Mais l’Europe des paiements n’est pas seulement composée d’instruments scripturaux. Sujet que la Banque de France a bien reflété dans sa conférence en accordant une place aux espèces et à la filière fiduciaire. « Les espèces constituent un symbole historique de souveraineté » et ne doivent donc pas être exclues de ce débat, convergent les professionnels. D’autant plus qu’actuellement, l’accès aux espèces en tant qu’instrument inclusif est un sujet déterminant en Europe. Selon Wolfram Seidemann, CEO de Giesecke+Devrient Currency Technology, en 2024, près de la moitié des paiements dans la zone euro sont « cashless », mais il existe une vraie question sur le maintien de l’accès aux espèces, y compris dans les pays très matures en matière d’instruments numériques comme le UK et les Nordics.

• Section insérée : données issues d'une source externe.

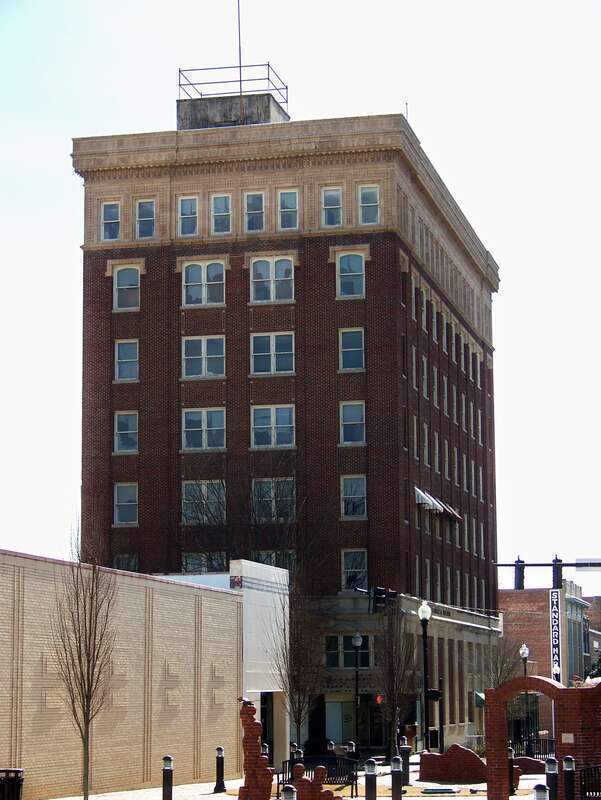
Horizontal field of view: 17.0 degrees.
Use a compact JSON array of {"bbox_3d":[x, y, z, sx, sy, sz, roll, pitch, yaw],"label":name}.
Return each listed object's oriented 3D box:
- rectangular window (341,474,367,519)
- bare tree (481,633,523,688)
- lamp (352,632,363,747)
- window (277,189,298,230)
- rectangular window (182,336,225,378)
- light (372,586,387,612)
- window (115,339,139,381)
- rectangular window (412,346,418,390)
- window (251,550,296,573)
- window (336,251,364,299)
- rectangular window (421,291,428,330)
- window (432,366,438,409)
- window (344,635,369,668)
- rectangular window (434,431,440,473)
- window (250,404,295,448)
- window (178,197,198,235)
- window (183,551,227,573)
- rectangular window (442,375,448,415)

C’est pourquoi, si les professionnels du paiement œuvrent sur la partie innovation, il semble nécessaire de maintenir une proposition diversifiée en matière d’instruments au sein de l’Europe des paiements.  De quoi faire écho à la conclusion de Julien Lasalle, directeur adjoint – études et surveillance des paiements, Banque de France : « Il est nécessaire d’évoluer vers un renforcement de la collaboration entre les acteurs du marché ». D’autant plus que les sujets accessibilité, inclusion et RSE sont en passe de prendre du poids au sein des réflexions sur l’écosystème des paiements. Avant la présentation du nouveau rapport de l’Observatoire de la sécurité des moyens de paiement (OSMP) en septembre prochain, la Banque de France indique que, forte du succès de la campagne de sensibilisation sur la sécurité des paiements réalisée l’été dernier, l’opération sera réitérée dans les prochains mois. De quoi confirmer que pédagogie et information des consommateurs figurent également dans les prérequis de l’écosystème.